2. L'illusion d'un Éden improbable
Adonis n'est pas un héros épique. Le poète ne l'a doté d'aucune des mâles vertus grâce auxquelles les hommes peuvent faire l'Histoire et lui donner sens. Il ne lui a pas accordé non plus le pouvoir d'infléchir, à quelque moment que ce soit, le cours des événements qui, tout au contraire, sans relâche se jouent de lui. Objet évanescent d'un impossible discours épique, le héros, en dépit d'étranges rencontres que le lecteur peut faire au fil du poème, hanté par nombre de contemporains (Colomb, Galilée, Louis XIII, Anne d'Autriche et tant d'autres), vit hors du temps, dans un temps d'avant l'Histoire, mais qui, pour autant, n'est pas le mythique âge d'or retrouvé.
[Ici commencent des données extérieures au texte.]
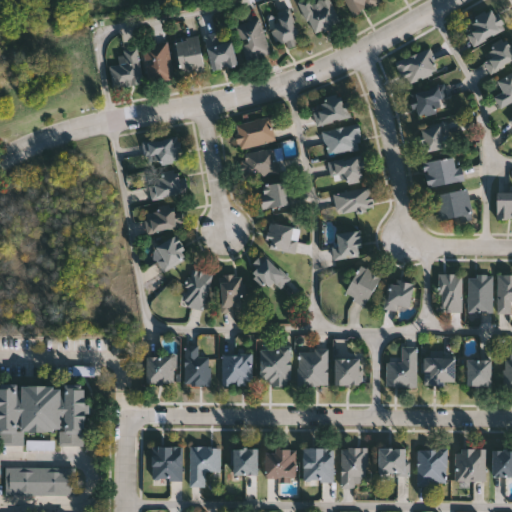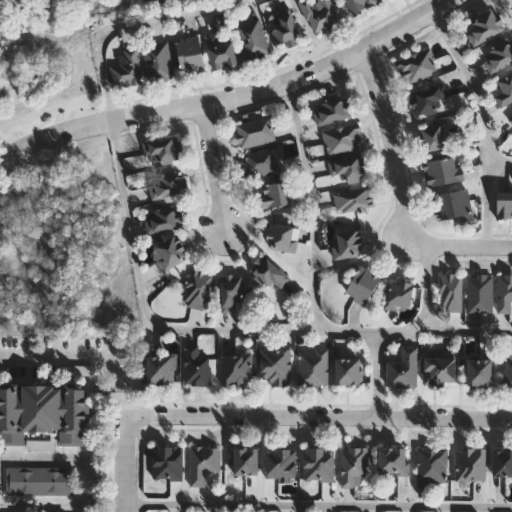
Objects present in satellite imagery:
building: (360, 5)
building: (362, 6)
building: (319, 15)
building: (321, 16)
building: (280, 24)
building: (282, 26)
building: (484, 26)
building: (486, 28)
building: (252, 40)
building: (254, 41)
building: (219, 50)
building: (221, 51)
building: (498, 54)
building: (189, 55)
building: (499, 56)
building: (191, 57)
building: (158, 62)
building: (160, 63)
building: (418, 66)
building: (420, 68)
building: (127, 70)
building: (129, 72)
building: (504, 90)
building: (505, 92)
road: (231, 96)
building: (430, 100)
building: (432, 102)
building: (331, 111)
building: (333, 112)
road: (483, 121)
building: (511, 121)
building: (511, 122)
building: (255, 133)
building: (256, 134)
building: (435, 137)
building: (436, 138)
building: (343, 139)
building: (345, 141)
building: (166, 150)
building: (168, 151)
building: (260, 164)
road: (499, 164)
building: (262, 165)
road: (214, 167)
building: (349, 169)
building: (351, 170)
building: (443, 172)
building: (445, 173)
building: (166, 186)
building: (167, 187)
road: (123, 191)
road: (397, 194)
building: (274, 195)
building: (276, 196)
building: (354, 200)
building: (356, 201)
building: (451, 205)
building: (504, 205)
building: (453, 206)
building: (504, 206)
building: (163, 219)
building: (165, 221)
building: (282, 237)
building: (284, 239)
building: (347, 245)
building: (349, 246)
building: (169, 254)
building: (171, 255)
road: (314, 271)
building: (268, 273)
building: (270, 274)
building: (362, 284)
building: (364, 285)
building: (197, 289)
building: (199, 291)
building: (450, 292)
building: (231, 293)
building: (480, 293)
building: (504, 293)
building: (233, 294)
building: (452, 294)
building: (398, 295)
building: (481, 295)
building: (505, 295)
building: (400, 296)
road: (425, 308)
road: (468, 323)
road: (58, 357)
building: (275, 363)
building: (313, 365)
building: (196, 366)
building: (277, 366)
building: (402, 367)
building: (161, 368)
building: (199, 368)
building: (237, 368)
building: (315, 368)
building: (507, 368)
building: (438, 369)
building: (347, 370)
building: (405, 370)
building: (477, 370)
building: (163, 371)
building: (239, 371)
building: (440, 372)
building: (508, 372)
building: (350, 373)
building: (480, 373)
road: (122, 374)
road: (126, 409)
building: (42, 411)
building: (42, 414)
road: (317, 415)
building: (245, 460)
building: (392, 460)
building: (167, 461)
building: (279, 461)
building: (501, 461)
building: (203, 462)
building: (317, 462)
building: (395, 462)
building: (247, 463)
building: (470, 463)
building: (169, 464)
building: (205, 464)
building: (282, 464)
building: (502, 464)
building: (320, 465)
building: (353, 465)
building: (432, 465)
building: (472, 465)
building: (434, 467)
building: (356, 468)
road: (125, 469)
building: (40, 479)
road: (92, 479)
building: (43, 482)
road: (318, 504)
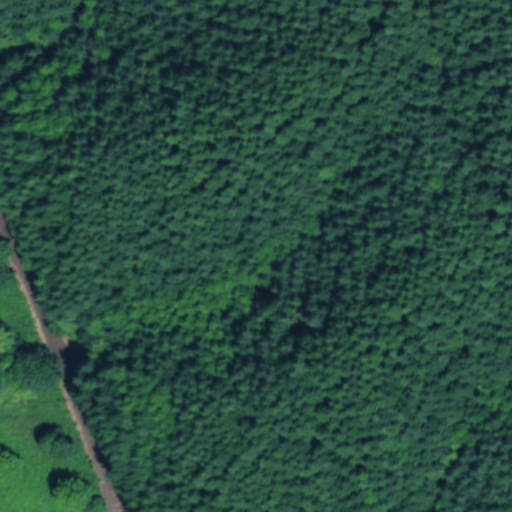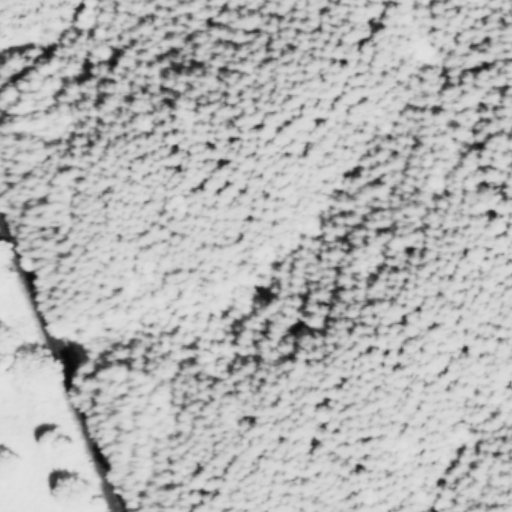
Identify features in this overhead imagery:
railway: (60, 369)
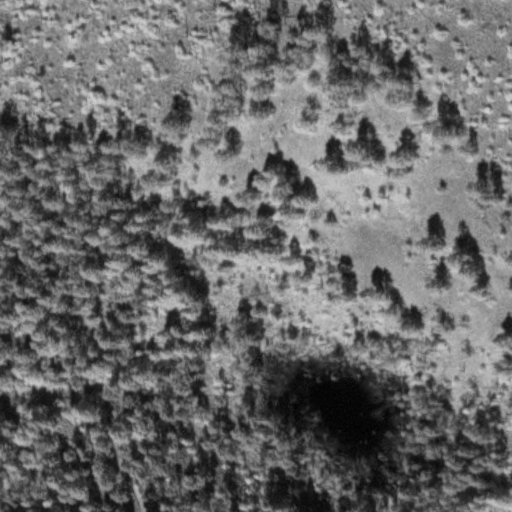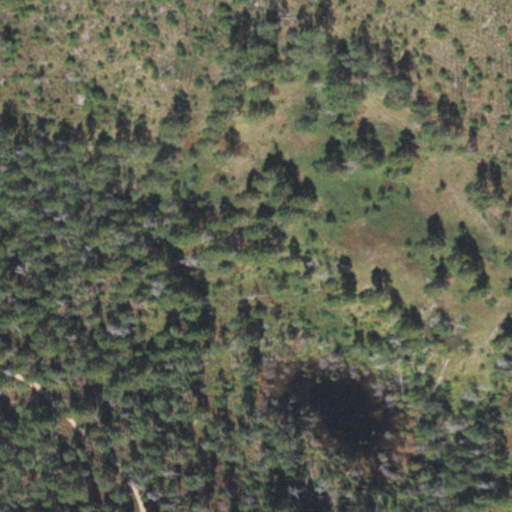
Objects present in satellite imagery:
road: (83, 428)
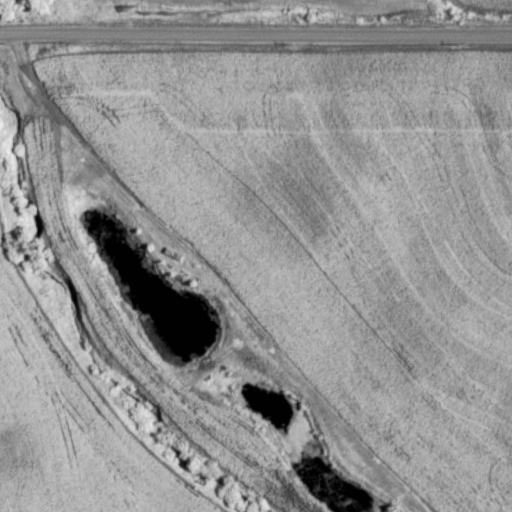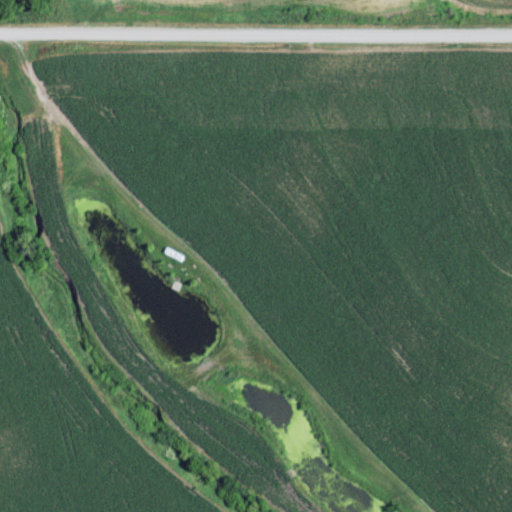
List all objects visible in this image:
road: (165, 4)
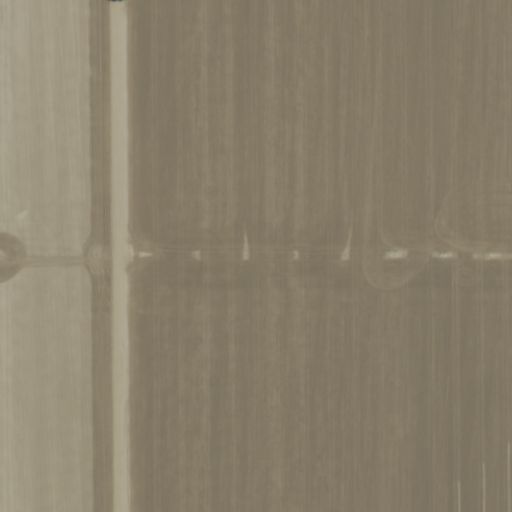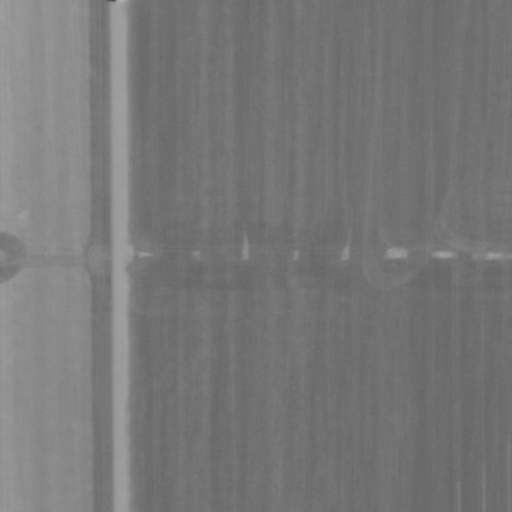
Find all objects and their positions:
crop: (256, 255)
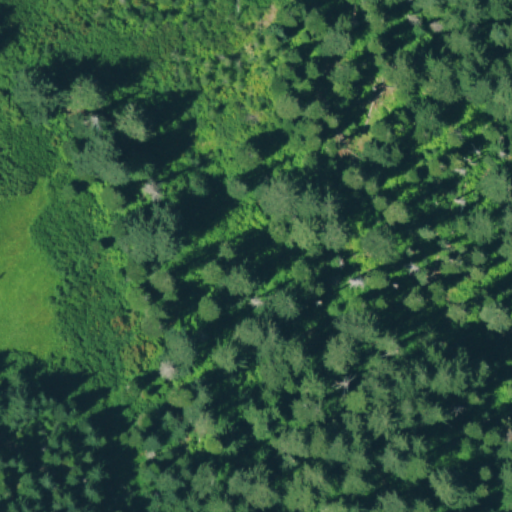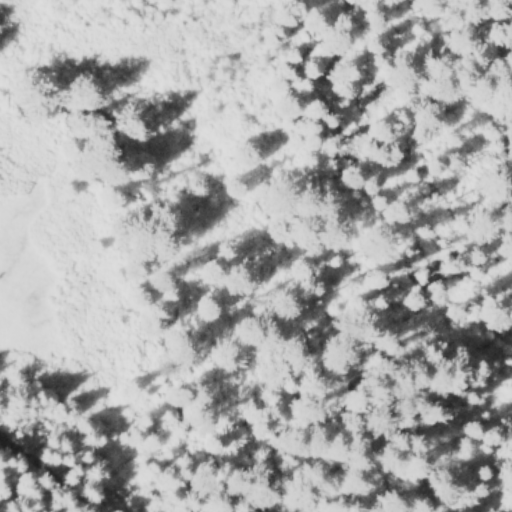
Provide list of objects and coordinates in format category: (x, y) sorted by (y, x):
road: (48, 472)
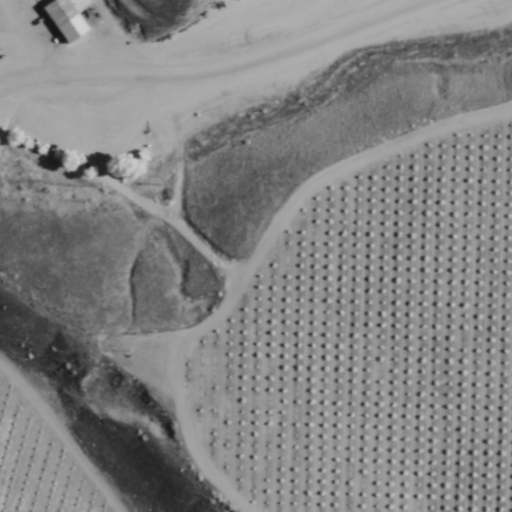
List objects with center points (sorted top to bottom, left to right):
building: (64, 18)
road: (190, 77)
road: (260, 251)
crop: (329, 350)
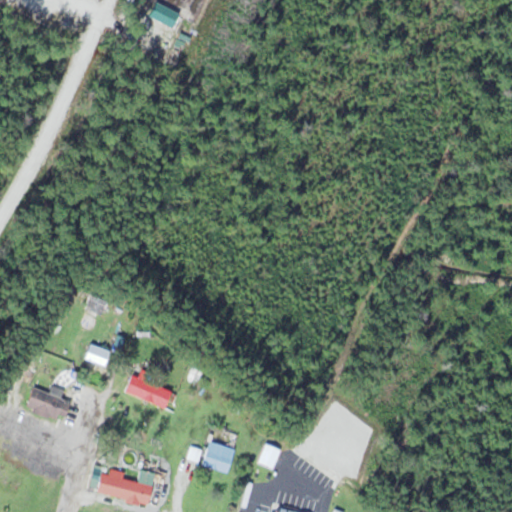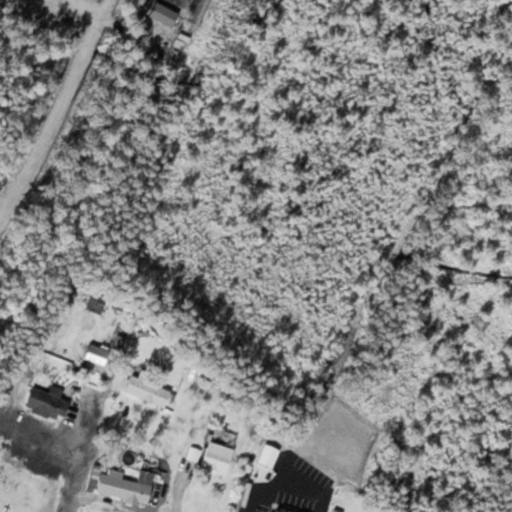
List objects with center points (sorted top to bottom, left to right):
building: (95, 302)
building: (95, 364)
road: (162, 366)
building: (145, 391)
building: (46, 402)
building: (211, 456)
building: (121, 487)
building: (276, 510)
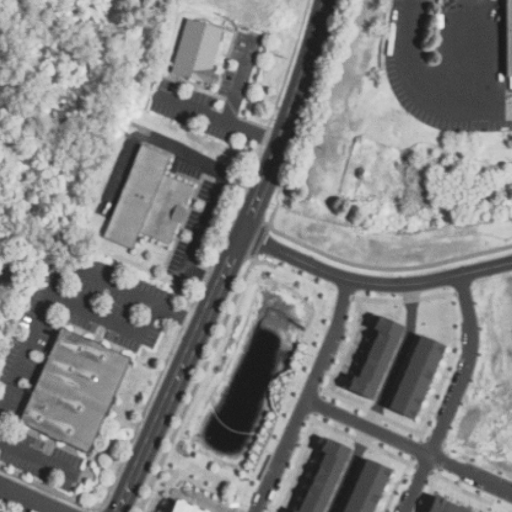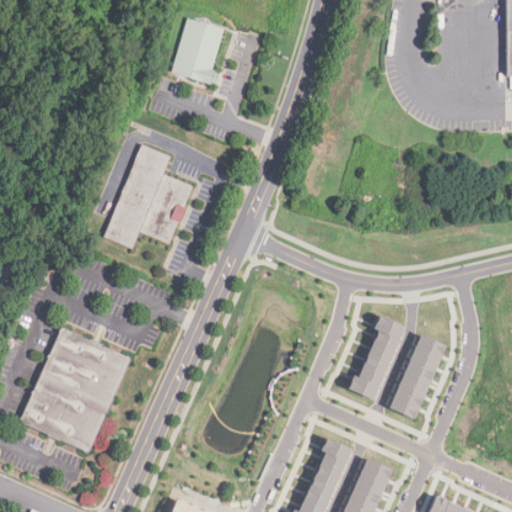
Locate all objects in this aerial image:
building: (503, 36)
building: (498, 37)
building: (197, 51)
building: (195, 54)
road: (230, 108)
road: (289, 119)
road: (149, 139)
building: (148, 200)
building: (148, 203)
road: (208, 220)
road: (277, 230)
road: (64, 263)
road: (374, 283)
road: (109, 320)
building: (375, 358)
building: (376, 358)
road: (180, 374)
building: (416, 376)
building: (416, 376)
building: (74, 389)
building: (75, 390)
road: (454, 395)
road: (309, 397)
road: (380, 399)
road: (409, 445)
road: (35, 456)
building: (322, 477)
building: (322, 477)
building: (365, 487)
building: (366, 487)
road: (27, 499)
road: (206, 501)
building: (444, 506)
building: (444, 506)
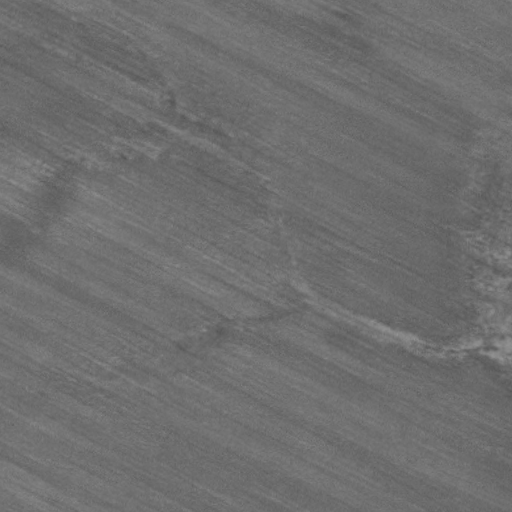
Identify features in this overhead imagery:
park: (255, 255)
crop: (256, 256)
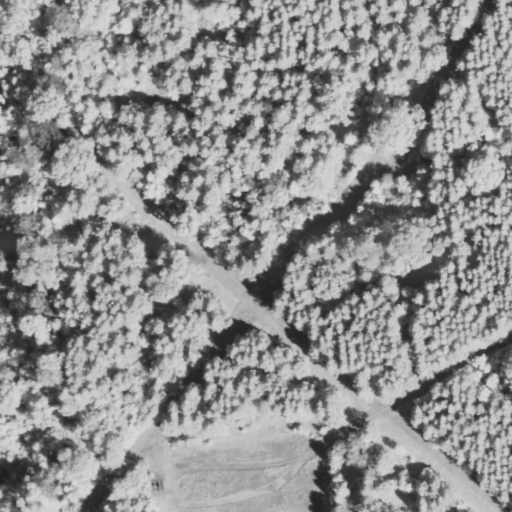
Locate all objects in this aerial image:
road: (362, 422)
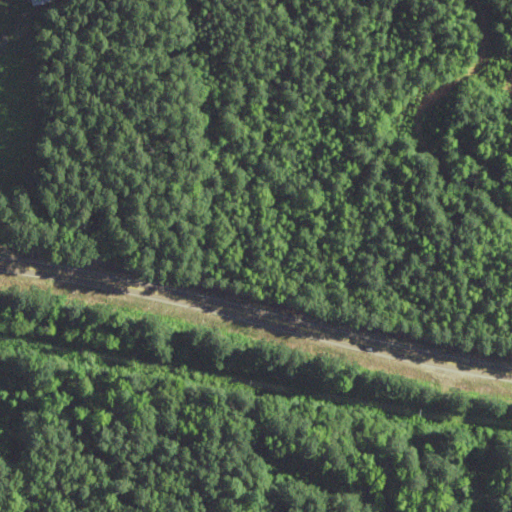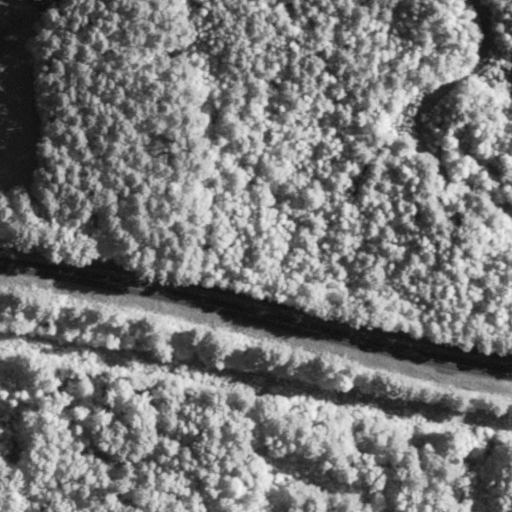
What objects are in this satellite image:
building: (40, 1)
road: (254, 301)
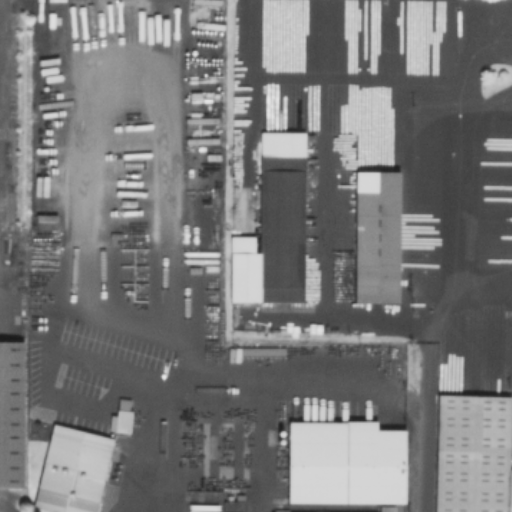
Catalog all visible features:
road: (322, 107)
building: (277, 224)
building: (273, 226)
building: (375, 235)
building: (379, 239)
road: (455, 293)
road: (350, 309)
road: (124, 369)
building: (11, 414)
building: (13, 416)
building: (120, 416)
building: (472, 453)
road: (151, 456)
building: (344, 462)
building: (345, 465)
building: (71, 470)
building: (71, 470)
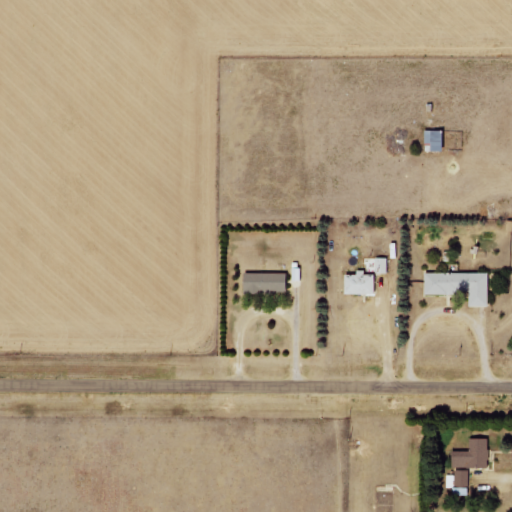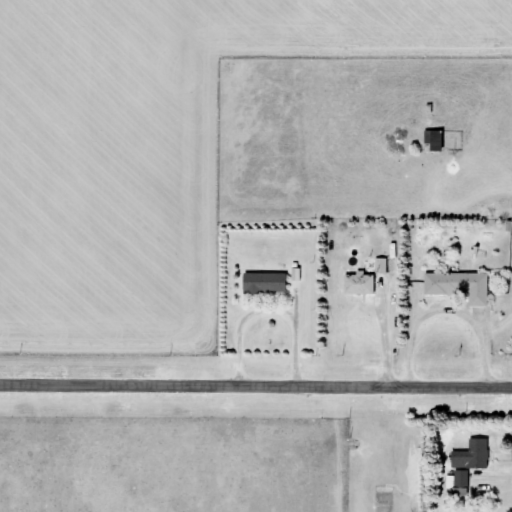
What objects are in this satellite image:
building: (382, 265)
building: (264, 282)
building: (359, 283)
building: (459, 285)
road: (256, 385)
building: (472, 455)
building: (462, 477)
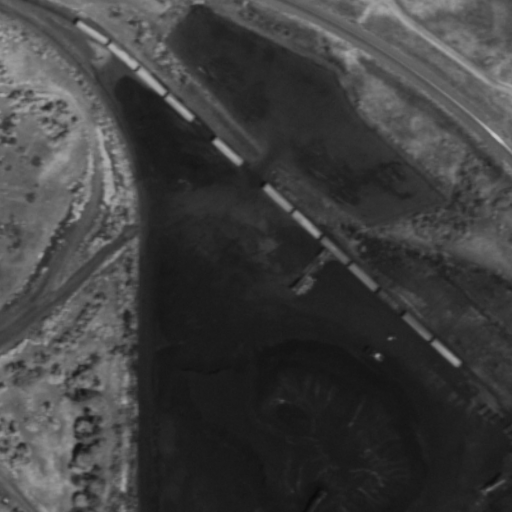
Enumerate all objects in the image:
railway: (405, 67)
railway: (277, 196)
railway: (147, 227)
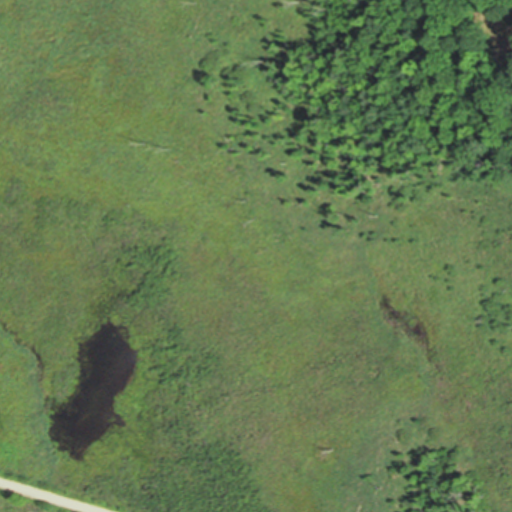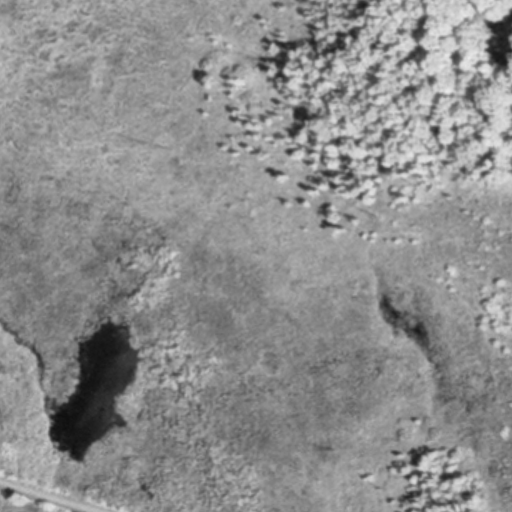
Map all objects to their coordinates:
road: (48, 497)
Chypre s'avère, au bout du compte, n'être que l'illusion d'un éden improbable qui se fait et se défait inéluctablement.
Ainsi les amarres sont-elles rompues avec Le Tasse et sa Jérusalem délivrée, rompues aussi avec l'Arioste et son Roland furieux, ce qui n'interdit nullement à Marino quelques emprunts, lui qui se targuait d'être le plus habile des voleurs en matière de poésie. Ses sources avouées, au-delà d'Ovide, appartiennent à l'antiquité tardive : le poète grec, Nonnos de Panopolis (ve siècle), auteur des Dionysiaques, et le poète latin Claudien (370-404), auteur, entre autres, de l'Enlèvement de Proserpine. Pour eux, comme pour lui, le temps était passé où le poète pouvait chanter les mythes fondateurs.